Using the formula \( F = 14 \times 10^{0.70N} \), the exponent \( 0.70N \) determines the power to which 10 is raised. For example, when \( N = 0.5 \), we first calculate the exponent \( 0.70 \times 0.5 = 0.35 \) and then compute \( 10^{0.35} \).
This exponential increase is key to observing the impact of multiple turns on the frictional force.

The substitution method involves replacing a variable with a given value in an expression or equation. In our exercise, we substitute different values of \( N \) into the formula to calculate the corresponding frictional force.
For example, when \( N = 1 \), we substitute it into the equation \( F = 14 \times 10^{0.70 \times 1} \) and follow through with the calculations.

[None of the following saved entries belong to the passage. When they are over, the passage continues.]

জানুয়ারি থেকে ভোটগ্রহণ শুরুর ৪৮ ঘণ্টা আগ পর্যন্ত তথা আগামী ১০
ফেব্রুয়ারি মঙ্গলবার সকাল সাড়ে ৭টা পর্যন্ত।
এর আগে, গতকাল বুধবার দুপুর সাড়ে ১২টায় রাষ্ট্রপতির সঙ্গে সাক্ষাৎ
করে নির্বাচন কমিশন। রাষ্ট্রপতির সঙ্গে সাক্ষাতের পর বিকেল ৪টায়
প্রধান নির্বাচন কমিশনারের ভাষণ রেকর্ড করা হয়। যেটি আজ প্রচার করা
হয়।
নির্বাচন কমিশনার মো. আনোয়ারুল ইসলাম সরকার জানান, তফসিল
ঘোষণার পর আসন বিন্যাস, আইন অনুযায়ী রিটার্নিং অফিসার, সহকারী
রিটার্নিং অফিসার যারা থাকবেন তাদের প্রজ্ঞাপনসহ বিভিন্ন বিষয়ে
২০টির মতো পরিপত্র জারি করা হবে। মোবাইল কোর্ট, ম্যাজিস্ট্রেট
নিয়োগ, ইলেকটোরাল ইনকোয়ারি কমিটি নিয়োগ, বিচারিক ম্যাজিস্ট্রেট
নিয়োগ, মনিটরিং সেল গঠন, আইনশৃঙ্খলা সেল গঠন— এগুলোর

This method allows us to evaluate specific scenarios and understand how each turn affects the frictional force.
It is a straightforward way to solve for unknowns and is widely used in algebra and physics problems.

Using a calculator is essential for complex calculations, especially those involving decimals and exponents.
In our exercise, after substituting the value of \( N \) and calculating the exponent, the next step involves using the calculator to find the value of \( 10^{exponent} \).
For instance, when \( N = 3 \), the exponent is 2.10: we use the calculator to find \( 10^{2.10} \), which leads to 126.491. Without a calculator, accurately evaluating such expressions would be very challenging and time-consuming.
Thus, practicing and familiarizing oneself with calculator functions is crucial for solving algebraic equations efficiently.